P.S. I had some concern that my letter may be too overwhelming for my father right now, but decided that he just does not have to read it, or be presented with it, if it is too much for him to handle right now. It was up to the discretion of him and people who show him things. I actually think that my father is functioning a LOT better than my sisters portrayed when they were trying to justify taking him out of his own home and isolating him in Ohio. And I think that he probably had lost private communication long before they took him there; I think he lost it when my sisters forced a new phone and TV upon him, even though he did not need or want them and even though it confused him and created hardship for him.

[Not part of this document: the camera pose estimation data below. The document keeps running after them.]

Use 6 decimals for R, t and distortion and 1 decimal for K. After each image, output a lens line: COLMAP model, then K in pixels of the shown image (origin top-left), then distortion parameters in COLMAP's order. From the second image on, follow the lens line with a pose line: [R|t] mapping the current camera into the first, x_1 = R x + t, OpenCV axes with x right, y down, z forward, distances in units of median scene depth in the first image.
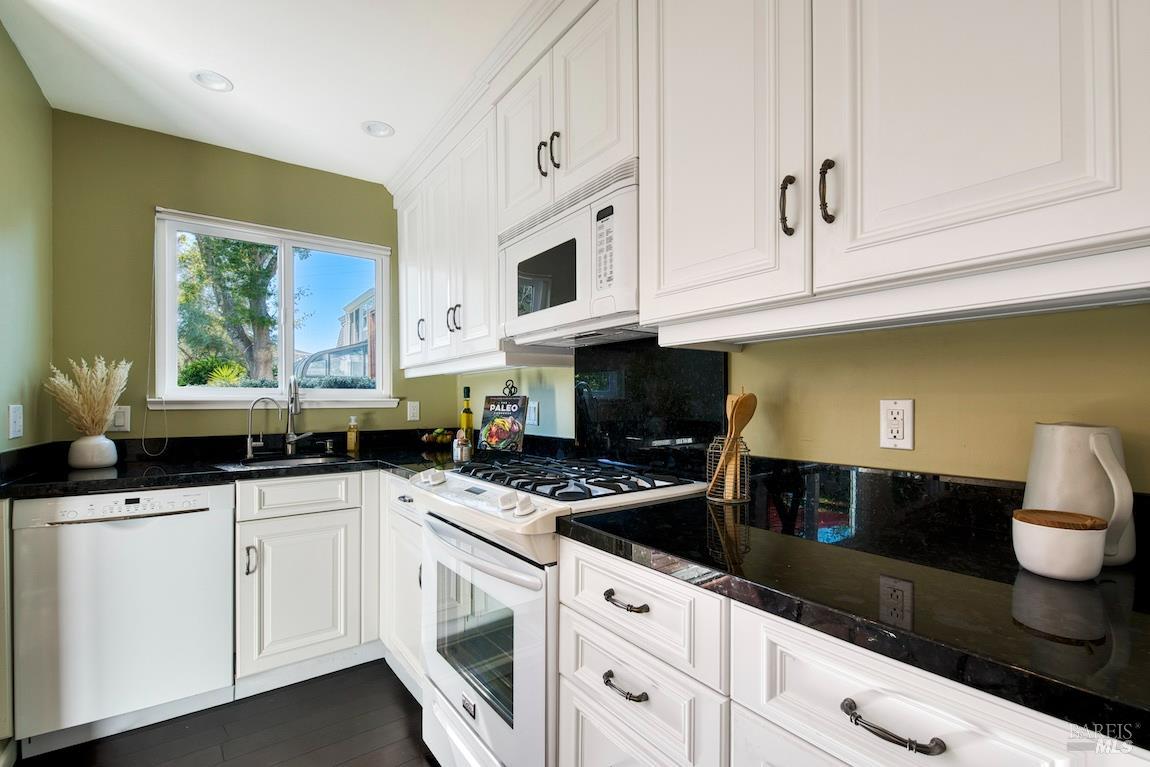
lens RADIAL K [[502.8, 0, 576.1], [0, 502.8, 399.7], [0, 0, 1]] dist [-0.002264, -0.003292]
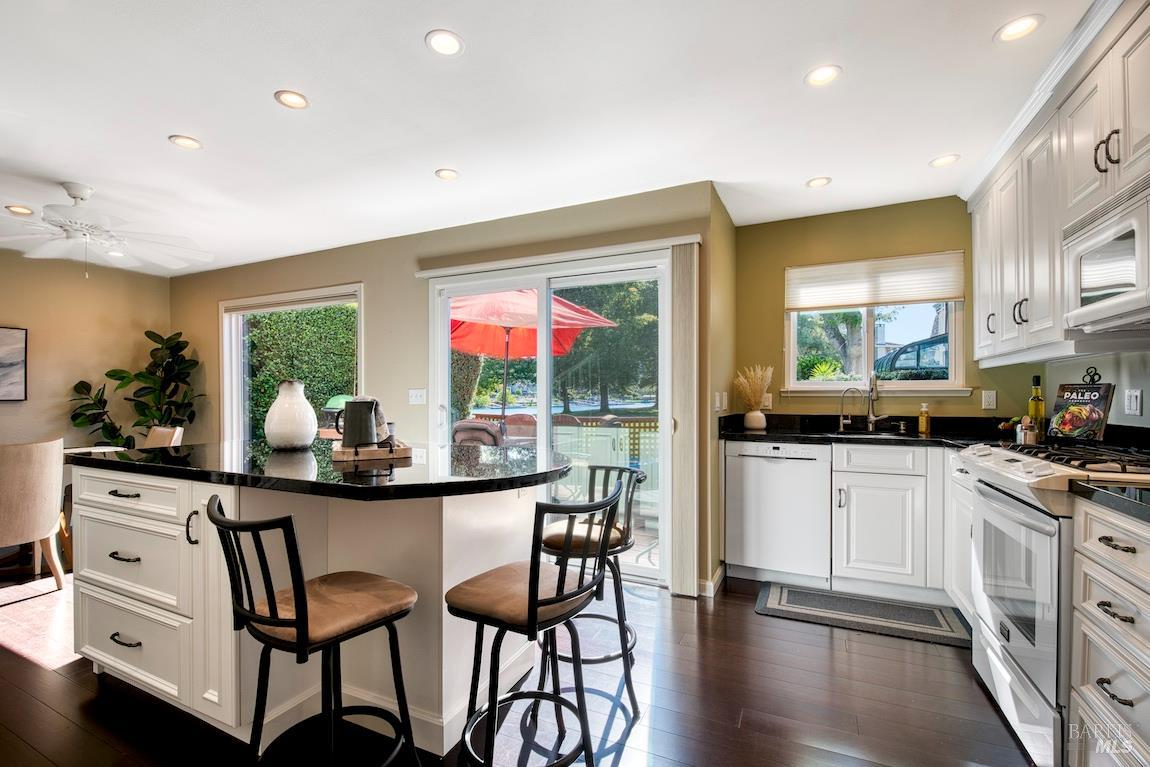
lens RADIAL K [[502.8, 0, 581.9], [0, 502.8, 395.0], [0, 0, 1]] dist [-0.002264, -0.003292]
pose [[0.490630, 0.002853, -0.871363, 0.242051], [0.001729, 0.999989, 0.004248, 0.009313], [0.871366, -0.003590, 0.490620, -0.357999]]
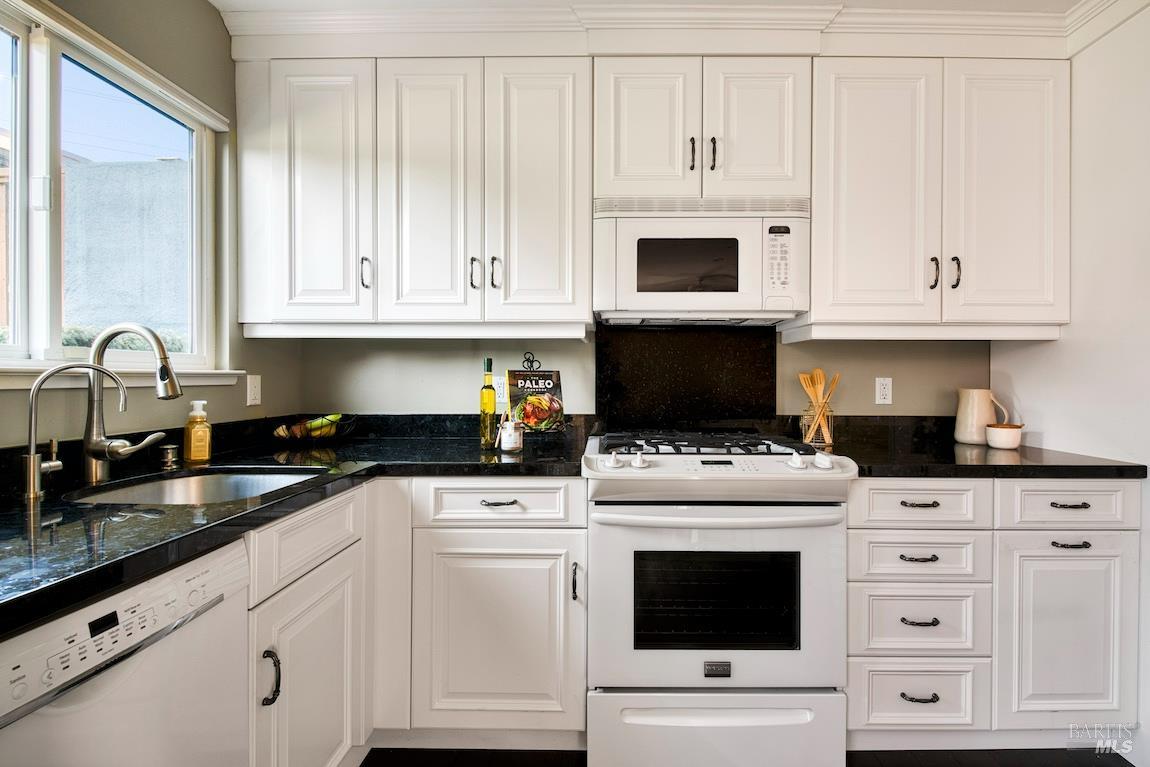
lens RADIAL K [[502.8, 0, 605.3], [0, 502.8, 378.6], [0, 0, 1]] dist [-0.002264, -0.003292]
pose [[0.604703, 0.005799, 0.796430, -0.805018], [-0.008275, 0.999965, -0.000998, 0.007043], [-0.796408, -0.005987, 0.604730, 0.380483]]
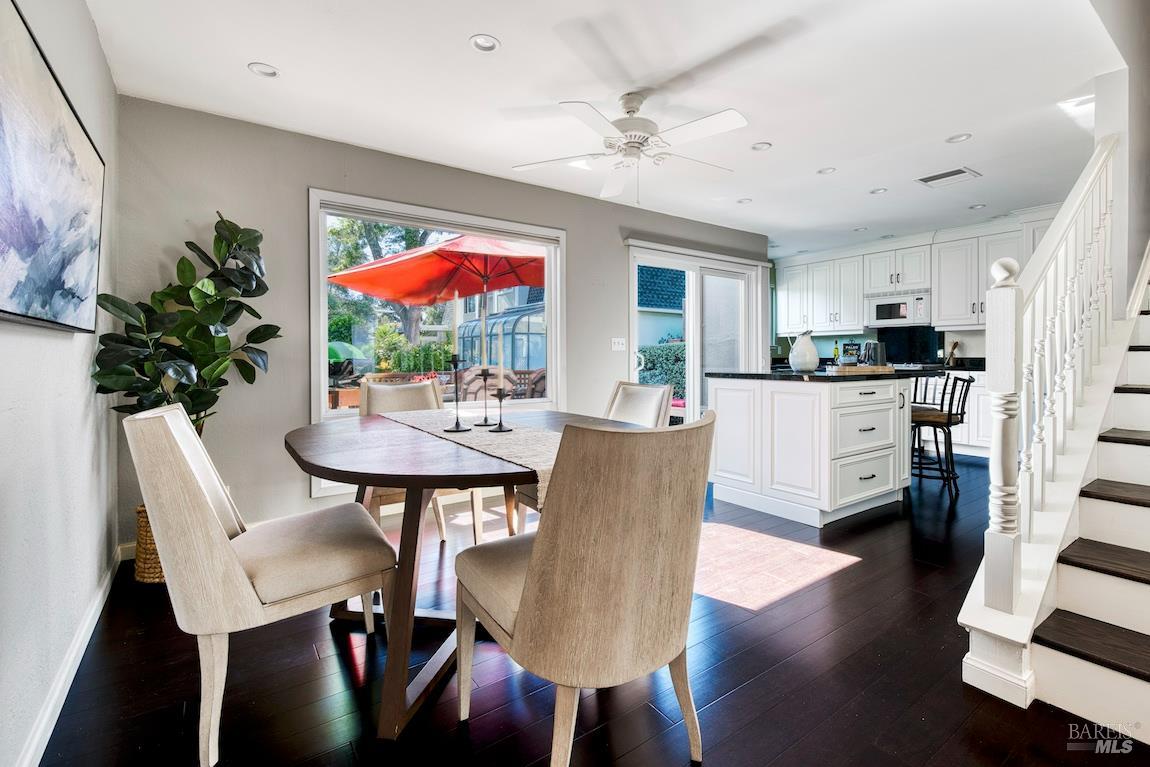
lens RADIAL K [[502.8, 0, 600.1], [0, 502.8, 361.1], [0, 0, 1]] dist [-0.002264, -0.003292]
pose [[0.999806, 0.005774, -0.018845, -1.669445], [-0.005608, 0.999945, 0.008845, 0.084706], [0.018895, -0.008738, 0.999783, -2.146574]]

P.S.S. As for my last stand in my family; it started out being a stand for my father. Then it became my defense against the attacks on me. Overall, I went from one extreme to the opposite extreme; from way too much silence to the complete opposite - going for the jugular (so to speak) - relentlessly blasting out the truth after every attack against me, instead of letting them make me back down and shut up. I am not sorry, even though I know I went overboard, because I was honest and truly was never being "hateful" or "mean" like they said I was. I was blatantly honest and direct, because this is just the way I sometimes am... and I am not going to change. Perhaps it had to happen this way, because it naturally did. Sometimes people need to get blasted - slammed up against a wall so to speak. Sometimes it is the best thing to do. But now that is over and in the future I will probably settle into a heathier middle ground. But I have no intentions of reopening that door to my sisters soon, if ever. I see no positive change in them and this makes it a dead end street. I still must stay away from them for the sake of my safety and wellbeing. And it appears that there is nothing more I can do to make things better for my father. Time will tell what they do and if my stand helped him at all. There appears to be nothing I can do in the judicial system either, because i tried that too and two police departments told me that there was nothing they can do with the info I gave them, which is understandable, because this is an unusual situation that is hard to prove. There are no provable physical crimes. Its time for me to let it go, but I am still standing up with the truth. The following song is a good depiction of what I have been saying to my sisters.

Wild Hearts Can't Be Broken
https://youtu.be/OL4LNg-iyY4

P.S. But my heart still aches for my father and their last destruction of what little was left of our relationship last may. Hopefully our relationship can improve and time will tell if he even wants it to.

P.S.S. I did remove the letter to my father from this blog. It didn't feel right to make it public either.